PASSAGE FOR REVIEW =
┄┄┄┄┄┄┄┄┄┄

Recently a terrific CNBC news segment about genetic counselors went around on social media. The headline: “Demand for genetic counselors exploding” based on the Labor Department’s prediction that the need for GCs would grow by 29%, was mostly seen as a good thing. But I am concerned.
Many genetic counselors are already working in understaffed clinics, and there are hundreds of GC jobs in the US that have gone unfilled for months. While some GCs adapt and change, others leave hospital jobs for industry where the pay is better and the hours are more flexible.
I think the high workforce demand is a symptom of something else.
Consider all the things genetic counselors do that don’t require their board-certified credentials. Do GCs really need to be doing scheduling, insurance pre-authorizations and other paperwork? What if GCs only did work that requires their “brain, heart and presence” as Colleen Caleshu said beautifully on twitter. If you could focus on what you were trained to do, wouldn’t you have greater job satisfaction and be more likely to stay? After all, most of us went into this profession for the human connection.

┄┄┄┄┄┄┄┄┄┄

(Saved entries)
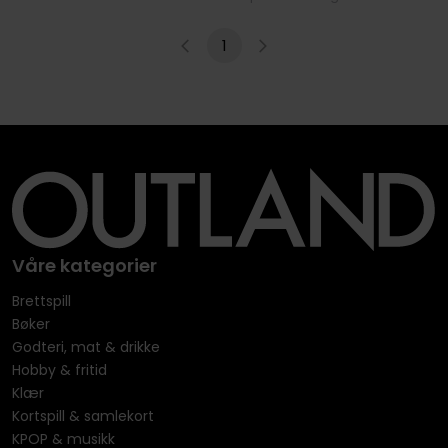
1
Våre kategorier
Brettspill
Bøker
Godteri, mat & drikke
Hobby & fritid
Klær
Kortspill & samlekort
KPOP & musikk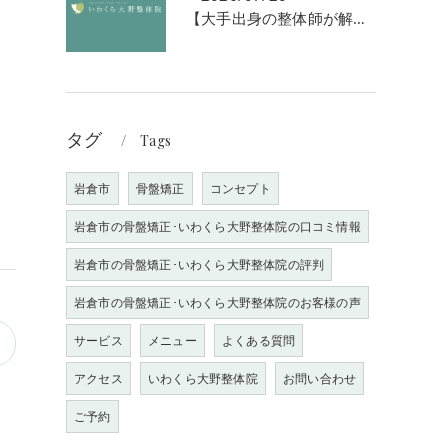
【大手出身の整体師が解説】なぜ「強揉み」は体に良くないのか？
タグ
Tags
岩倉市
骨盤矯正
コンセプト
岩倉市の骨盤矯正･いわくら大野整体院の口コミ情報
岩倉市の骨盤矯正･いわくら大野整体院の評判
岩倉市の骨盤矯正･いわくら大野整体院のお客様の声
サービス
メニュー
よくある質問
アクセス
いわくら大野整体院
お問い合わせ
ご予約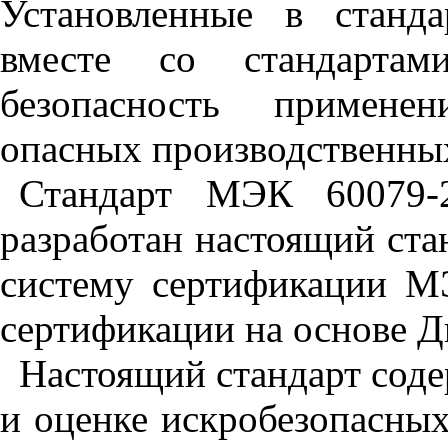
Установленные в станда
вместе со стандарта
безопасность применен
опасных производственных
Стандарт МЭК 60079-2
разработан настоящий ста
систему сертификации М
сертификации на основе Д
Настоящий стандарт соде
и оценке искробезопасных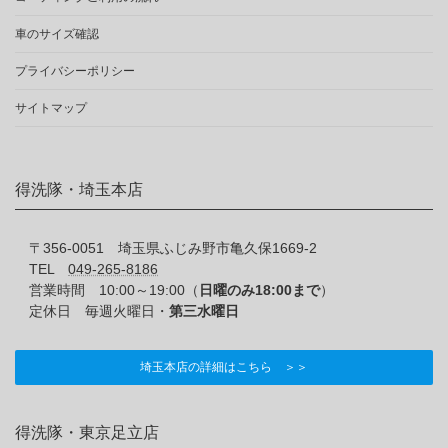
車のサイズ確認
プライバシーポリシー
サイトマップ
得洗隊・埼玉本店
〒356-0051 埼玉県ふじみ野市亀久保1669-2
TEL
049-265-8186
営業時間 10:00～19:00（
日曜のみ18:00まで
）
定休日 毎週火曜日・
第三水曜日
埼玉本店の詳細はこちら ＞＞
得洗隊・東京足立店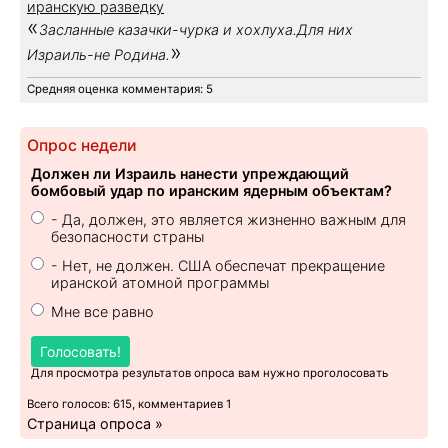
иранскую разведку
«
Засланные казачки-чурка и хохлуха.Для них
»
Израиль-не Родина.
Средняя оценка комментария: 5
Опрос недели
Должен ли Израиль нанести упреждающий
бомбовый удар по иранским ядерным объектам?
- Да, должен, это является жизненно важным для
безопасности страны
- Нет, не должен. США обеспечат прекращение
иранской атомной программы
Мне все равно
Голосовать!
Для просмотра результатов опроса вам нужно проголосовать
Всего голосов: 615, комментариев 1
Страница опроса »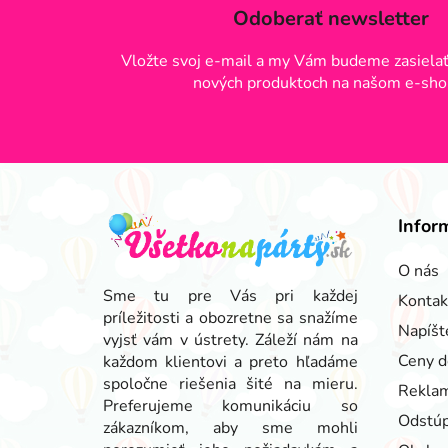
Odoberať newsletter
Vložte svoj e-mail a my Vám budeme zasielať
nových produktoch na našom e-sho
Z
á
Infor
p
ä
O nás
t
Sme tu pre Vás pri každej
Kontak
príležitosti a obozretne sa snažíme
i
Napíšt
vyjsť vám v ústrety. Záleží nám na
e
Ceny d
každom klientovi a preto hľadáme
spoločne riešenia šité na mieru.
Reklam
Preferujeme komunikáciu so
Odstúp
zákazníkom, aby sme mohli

┄┄┄┄┄┄┄┄┄┄

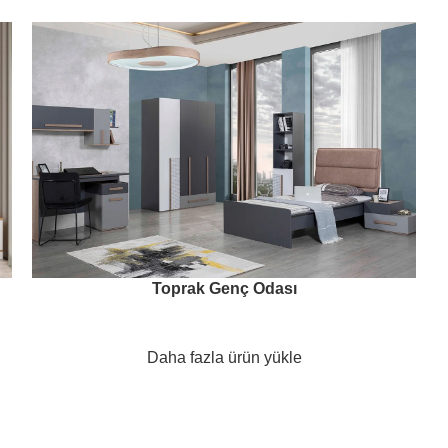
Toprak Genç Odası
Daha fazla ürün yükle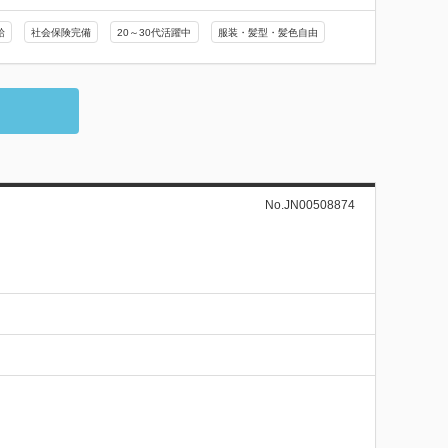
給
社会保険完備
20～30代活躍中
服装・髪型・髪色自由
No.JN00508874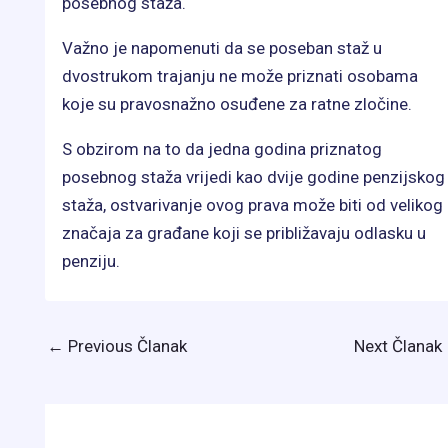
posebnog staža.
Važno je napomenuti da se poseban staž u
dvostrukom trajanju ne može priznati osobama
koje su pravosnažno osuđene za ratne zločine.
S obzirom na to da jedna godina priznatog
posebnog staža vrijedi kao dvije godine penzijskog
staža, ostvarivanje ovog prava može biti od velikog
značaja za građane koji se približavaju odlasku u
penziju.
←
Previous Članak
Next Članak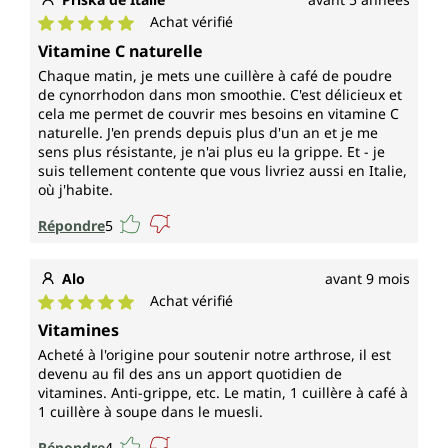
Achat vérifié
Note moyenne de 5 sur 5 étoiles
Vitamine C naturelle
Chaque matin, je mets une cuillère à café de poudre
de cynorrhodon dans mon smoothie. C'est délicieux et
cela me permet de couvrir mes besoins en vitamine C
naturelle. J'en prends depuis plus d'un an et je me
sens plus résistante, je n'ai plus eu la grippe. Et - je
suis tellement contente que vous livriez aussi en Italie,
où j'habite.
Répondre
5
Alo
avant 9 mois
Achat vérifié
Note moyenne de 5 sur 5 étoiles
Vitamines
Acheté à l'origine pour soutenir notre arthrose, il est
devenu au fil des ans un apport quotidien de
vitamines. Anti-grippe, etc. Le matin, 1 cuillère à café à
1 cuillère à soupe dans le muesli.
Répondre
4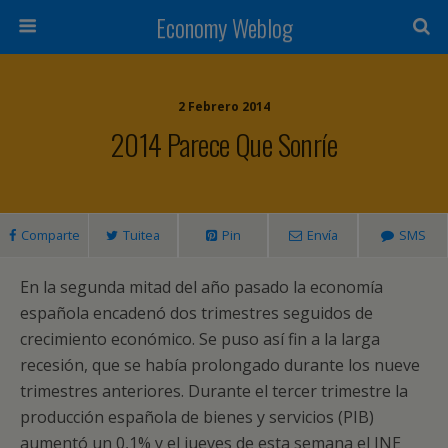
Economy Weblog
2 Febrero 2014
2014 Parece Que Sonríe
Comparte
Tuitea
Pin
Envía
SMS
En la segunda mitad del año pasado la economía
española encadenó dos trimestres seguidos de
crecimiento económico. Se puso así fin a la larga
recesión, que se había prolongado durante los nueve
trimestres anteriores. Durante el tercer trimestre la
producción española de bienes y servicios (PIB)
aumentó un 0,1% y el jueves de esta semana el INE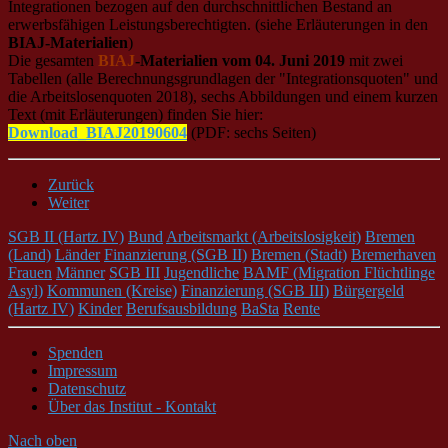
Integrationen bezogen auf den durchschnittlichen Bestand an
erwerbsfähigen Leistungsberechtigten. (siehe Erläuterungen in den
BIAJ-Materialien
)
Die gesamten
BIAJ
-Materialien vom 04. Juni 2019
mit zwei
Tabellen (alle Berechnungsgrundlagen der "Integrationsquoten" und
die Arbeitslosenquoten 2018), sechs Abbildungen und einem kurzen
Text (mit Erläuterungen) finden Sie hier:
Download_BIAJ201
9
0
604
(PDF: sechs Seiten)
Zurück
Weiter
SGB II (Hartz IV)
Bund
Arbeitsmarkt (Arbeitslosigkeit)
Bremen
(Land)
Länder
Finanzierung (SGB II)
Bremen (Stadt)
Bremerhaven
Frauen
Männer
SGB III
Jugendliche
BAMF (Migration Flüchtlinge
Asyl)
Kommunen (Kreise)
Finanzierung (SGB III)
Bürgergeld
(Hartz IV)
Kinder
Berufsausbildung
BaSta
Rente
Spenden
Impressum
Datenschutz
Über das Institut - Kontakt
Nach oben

┄┄┄┄┄┄┄┄┄┄

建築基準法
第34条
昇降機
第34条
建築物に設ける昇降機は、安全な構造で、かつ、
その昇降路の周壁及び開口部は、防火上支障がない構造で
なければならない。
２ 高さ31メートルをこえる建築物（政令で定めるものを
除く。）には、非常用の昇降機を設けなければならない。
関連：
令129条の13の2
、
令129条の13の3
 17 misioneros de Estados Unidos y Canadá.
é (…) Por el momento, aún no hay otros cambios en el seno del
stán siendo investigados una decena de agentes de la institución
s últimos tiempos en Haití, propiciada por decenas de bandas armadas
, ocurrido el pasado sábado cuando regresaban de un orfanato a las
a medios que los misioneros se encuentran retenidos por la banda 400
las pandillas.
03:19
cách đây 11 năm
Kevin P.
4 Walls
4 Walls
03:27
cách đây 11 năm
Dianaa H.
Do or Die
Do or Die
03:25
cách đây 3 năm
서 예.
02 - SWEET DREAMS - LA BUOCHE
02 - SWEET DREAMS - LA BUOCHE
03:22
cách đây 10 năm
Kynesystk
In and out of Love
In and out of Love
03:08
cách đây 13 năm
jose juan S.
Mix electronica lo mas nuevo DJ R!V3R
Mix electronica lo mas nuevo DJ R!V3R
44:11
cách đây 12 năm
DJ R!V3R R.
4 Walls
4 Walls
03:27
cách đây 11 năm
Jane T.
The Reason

┄┄┄┄┄┄┄┄┄┄

LIST OF TASKS =
a. In the passage on genetic counselor demand, condense the paragraph beginning "Many genetic counselors are already working" into a shorter version that keeps its main facts.
b. Write the next part of the passage on genetic counselor demand, continuing after its final sentence.

RESULTS FOR THE EXERCISE =
a. Many US genetic counselors already work in understaffed clinics, and hundreds of GC positions have stayed open for months. Some GCs adjust, while others move from hospitals to industry for better pay and more flexible hours.

b.
Many genetics clinics have been operating in the same way for years, even as the world around us has changed. A recent Washington Post article told the story of Gg, who was diagnosed at an NIH conference that her parents learned about online (of course!). People use you tube to learn about pretty much anything. There’s a company that uses algorithms to walk patients through genetic tests. These present opportunities for hospitals to optimize their precious genetic counselor resources, and have the added benefit of reducing clinic wait times, serving more patients and improving performance. The solutions are out there.
Imagine what your day looks like when you’re empowered to provide the services you are uniquely qualified to deliver!